Was a charity cycle in the southeast, the main race was 32 miles, but i cycled there, witch is 2 miles so 34 miles, when it finished i cycled to my nans, witch is another 2 miles, 36, cycled back to mine from my nans witch is 4 miles, so 40 miles, cycled to a friends house another 2 miles, later on, asked him if he wanted to go out for a cycle again he said no, so i cycled home again witch is 2 miles, thats 44.

Just that after, i felt tired! This was in november ive gotton alot more fitter then.

This was on a mountain bike then.

I would like to test my speed first so i must get a bike computer and test my max speed and see if i can keep on beating it.

Bump - Is this good?
 

walker

New Member
Location
Bromley, Kent
Going back to the original question. Your heart rate is ok, but it could/should be better to be fitter. the lower the heart rate the less your heart has to work to pump blood around the body. You need to work on your cardio a bit more (get out and ride more) to get it down. Lance Armstrong is noted as bing the fittest man in hte world for having a resting heart rate of around 28BPM. Once you get in more training you should be aiming for a RHR Of around 45BPM.

As for getting in the TdF. your best aim is to get training and racing now, although your probably not going to get in the British Academy, I would just work on race wins.

As far as I remember there are clubs around Thanet, maybe more towards Gravesend that are quite good. Just get out and ride with any club will give you experience of riding in a pack, without that racing is going to be a long way off.
 

garrilla

Senior Member
Location
Liverpool
Sam,

I'm 43 and bit overweight and drank about 1.25l of coffee today. I'm sat at my office desk, I put my heart rate monitor on to give you an idea. It's avg about 70. Last time I checked my total rest heart rate - just after waking and before any activity or the first cup of caffine- it was about 50. I drink one cup of coffee it raises 10!

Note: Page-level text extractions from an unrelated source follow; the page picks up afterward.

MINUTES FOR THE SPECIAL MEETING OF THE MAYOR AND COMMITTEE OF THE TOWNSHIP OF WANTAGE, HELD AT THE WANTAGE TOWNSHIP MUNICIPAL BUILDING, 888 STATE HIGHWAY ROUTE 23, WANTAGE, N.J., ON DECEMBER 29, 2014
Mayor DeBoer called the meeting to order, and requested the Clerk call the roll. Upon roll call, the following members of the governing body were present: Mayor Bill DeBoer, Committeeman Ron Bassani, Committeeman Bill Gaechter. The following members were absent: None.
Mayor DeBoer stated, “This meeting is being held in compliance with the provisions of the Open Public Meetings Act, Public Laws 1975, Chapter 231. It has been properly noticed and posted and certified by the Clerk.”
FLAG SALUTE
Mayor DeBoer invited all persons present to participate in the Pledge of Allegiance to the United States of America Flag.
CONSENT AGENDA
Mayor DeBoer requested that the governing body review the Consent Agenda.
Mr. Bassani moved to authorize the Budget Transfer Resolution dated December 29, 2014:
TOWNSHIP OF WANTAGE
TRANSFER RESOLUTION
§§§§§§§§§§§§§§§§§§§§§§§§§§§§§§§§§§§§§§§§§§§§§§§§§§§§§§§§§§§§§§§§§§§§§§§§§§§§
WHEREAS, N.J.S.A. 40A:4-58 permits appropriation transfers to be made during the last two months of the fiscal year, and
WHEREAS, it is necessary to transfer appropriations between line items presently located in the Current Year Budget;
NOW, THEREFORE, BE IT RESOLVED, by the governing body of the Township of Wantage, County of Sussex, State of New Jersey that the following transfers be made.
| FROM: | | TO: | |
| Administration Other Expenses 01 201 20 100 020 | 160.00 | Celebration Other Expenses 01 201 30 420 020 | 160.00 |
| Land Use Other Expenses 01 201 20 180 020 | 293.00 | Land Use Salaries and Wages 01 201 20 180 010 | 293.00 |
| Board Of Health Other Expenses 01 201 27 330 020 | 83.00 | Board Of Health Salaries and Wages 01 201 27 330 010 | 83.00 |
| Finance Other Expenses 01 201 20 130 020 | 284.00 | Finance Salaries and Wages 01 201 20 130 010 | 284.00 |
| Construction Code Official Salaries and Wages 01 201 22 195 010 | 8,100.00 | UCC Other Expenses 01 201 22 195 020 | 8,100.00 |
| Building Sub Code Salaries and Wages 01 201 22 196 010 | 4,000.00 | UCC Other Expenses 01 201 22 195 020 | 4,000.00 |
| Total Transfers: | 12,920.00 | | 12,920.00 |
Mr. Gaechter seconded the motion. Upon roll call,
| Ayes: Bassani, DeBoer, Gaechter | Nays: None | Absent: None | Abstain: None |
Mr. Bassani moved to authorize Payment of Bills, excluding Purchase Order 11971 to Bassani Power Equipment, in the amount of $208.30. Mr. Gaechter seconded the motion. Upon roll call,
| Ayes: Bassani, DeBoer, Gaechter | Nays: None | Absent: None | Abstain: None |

20 miles a week is not much, you should target that at least a day with something longer at the weekend. As everybody here has said join a club for the fun of it, to find knowledgable people - eh you might even learn how to index your gears! You will need to find a buddy that wants to go far and get there fast - a club is probably the best place to start.

I have 3 big pieces of advice for you:

1) listen to you're parents, they're right - if you're not going to college then get a job, your bike from Halford's is a long way off what you need for decent AMATEUR racing which you will need to do first to win things in order to get scooted by a race team.

2) go to the library and find books - books on the tour (see what it entails - distances, times, climbs, etc), autobiographies of racers (feel the pain, admire the will), learning cyclecraft (road use, mechanical and so on) and anything else you can find. This will either inspire you or put you off.

3) Follow your dream, but know and accept that you must work 100s of times harder than you have envisaged so far. As was said in earlier posts, saying "I can't" won't get you anywhere. Your new catchphrase should be "I Did"

Please let us know when you win your first junior race.
 

monnet

Guru
No drink
No women
Bed by 9pm
Sleep with your legs raised
Don't stand when you can sit, don't sit when you can lie
Train twice on Xmas day and New Year's day because your rivals will only train once
Sacrifice everything for cycling

Well it worked for Sean Kelly - I don't think he worried too much about his heart rate either.

Like everyone else has said ride lots, all weathers and get used to suffering - really suffering. Bonking 40 miles from home on a cold, wet November morning on the winter training ride is usually when you realise whether you've got the required grit to make it.